Gallo wasn’t batting in any of those situations Friday night. He had a man on third with one out—and absolutely no Rays infielder on the left side of second base. The third base ump or the Yankee third base coach each had a better chance of fielding Gallo’s sneaky squirt than any Ray did. The Cartwright boys could have built the Ponderosa with room to spare.
One showing of video from the play says, and I quote, “Joey Gallo singles on a bunt ground ball to third baseman Yandy Diaz. Giancarlo Stanton scores.” It would be accurate if Diaz was actually playing third base proper in the moment.
Diaz was in a fourth-outfielder array for the shift. Second baseman Joey Wendle came running over from about half a mile beyond second base, unable to do anything more than watch the ball pass the infield grass and the infield dirt on the third base side, before he finally caught up to it on the extremely short left field grass. The Feds had an easier time nailing Al Capone than Diaz would have had nailing Gallo at first.
It would have been sweet justice if the Yankees had followed up properly and done right by their too-often-shortfalling import bombardier. (They acquired Gallo from the Rangers at the trade deadline.) And it’s not as though Gallo is exactly virginal with such a play.
He’s done it before. A few times. One was a near-equal to the beauty he nudged Friday night: on 25 April, leading off the bottom of the second, against the Athletics. This time it was Kendall Graveman on the mound and Gallo facing the first pitch of the inning.
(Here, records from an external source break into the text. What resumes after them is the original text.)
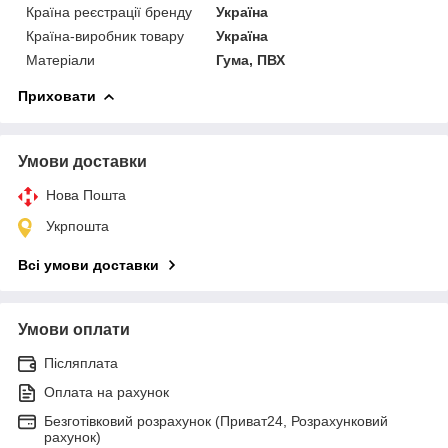
Країна реєстрації бренду
Україна
Країна-виробник товару
Україна
Матеріали
Гума, ПВХ
Приховати
Умови доставки
Нова Пошта
Укрпошта
Всі умови доставки
Умови оплати
Післяплата
Оплата на рахунок
Безготівковий розрахунок (Приват24, Розрахунковий
рахунок)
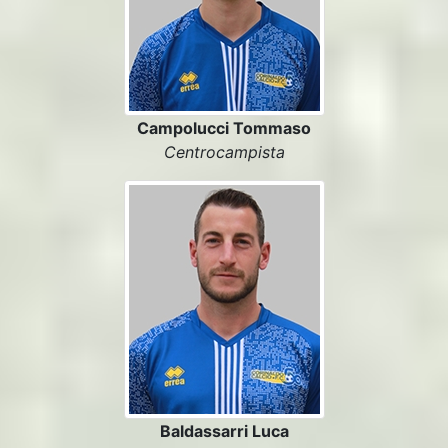
Campolucci Tommaso
Centrocampista
Baldassarri Luca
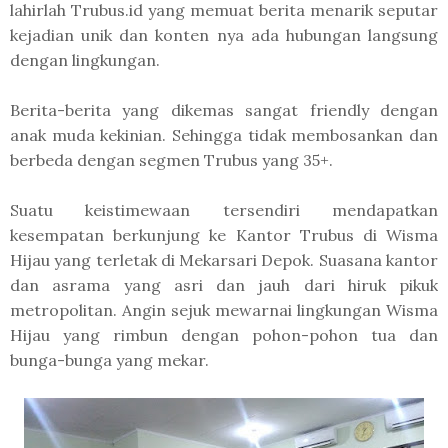
lahirlah Trubus.id yang memuat berita menarik seputar
kejadian unik dan konten nya ada hubungan langsung
dengan lingkungan.
Berita-berita yang dikemas sangat friendly dengan
anak muda kekinian. Sehingga tidak membosankan dan
berbeda dengan segmen Trubus yang 35+.
Suatu keistimewaan tersendiri mendapatkan
kesempatan berkunjung ke Kantor Trubus di Wisma
Hijau yang terletak di Mekarsari Depok. Suasana kantor
dan asrama yang asri dan jauh dari hiruk pikuk
metropolitan. Angin sejuk mewarnai lingkungan Wisma
Hijau yang rimbun dengan pohon-pohon tua dan
bunga-bunga yang mekar.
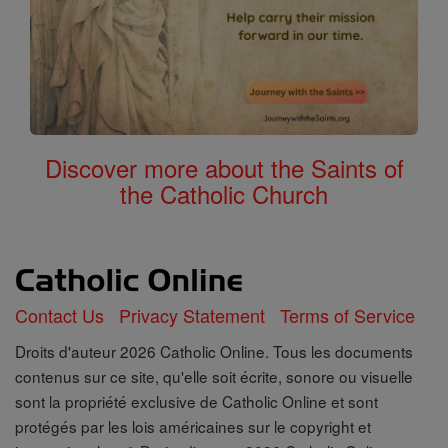
Discover more about the Saints of
the Catholic Church
Contact Us
Privacy Statement
Terms of Service
Droits d'auteur 2026 Catholic Online. Tous les documents
contenus sur ce site, qu'elle soit écrite, sonore ou visuelle
sont la propriété exclusive de Catholic Online et sont
protégés par les lois américaines sur le copyright et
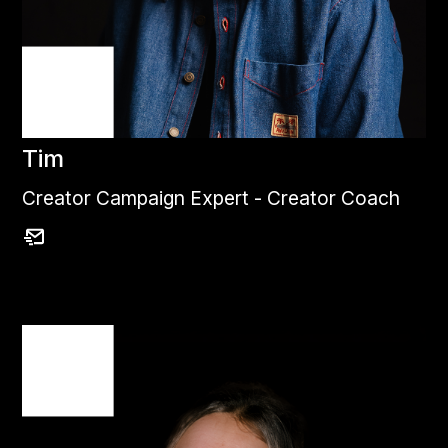
Tim
Creator Campaign Expert - Creator Coach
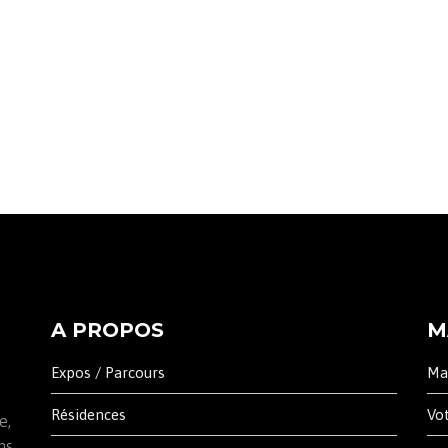
A PROPOS
M
Expos / Parcours
Ma
Résidences
Vo
e,
ns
Again, Gallo dropped out of his normal stance the moment Graveman actually began to throw. Again, he pushed a bunt the other way, even slower and closer to the third base line. Graveman scampered to get the ball sliding almost onto the line but couldn’t throw Gallo out in time. (The Rangers didn’t score in the inning but went on to win, 4-2.)
Now, Gallo could have tried swinging for the Grand Concourse against Kittredge. He’s only faced him once and made an out; it’s not as though Kittredge owned a particularly fat file against him. But he saw Stanton on third, the entire left side about as crowded as a desert, and a chance to sneak shrink the Yankee deficit by half in a game the Yankees absolutely had to win.
It wasn’t Gallo’s fault the Yankees got only one run to follow his ploy RBI. But it should open the eyes of every batter and manager despairing of reducing the overshifts to periodic elements rather than semi-permanent table options.
The only thing wrong with Gallo’s kind of bunt is that more of those batters and managers don’t think of it more often. But, boy, they’ll still think about wasting outs with those mostly futile sacrifice bunts now and then. You tell me what’s wrong with that picture.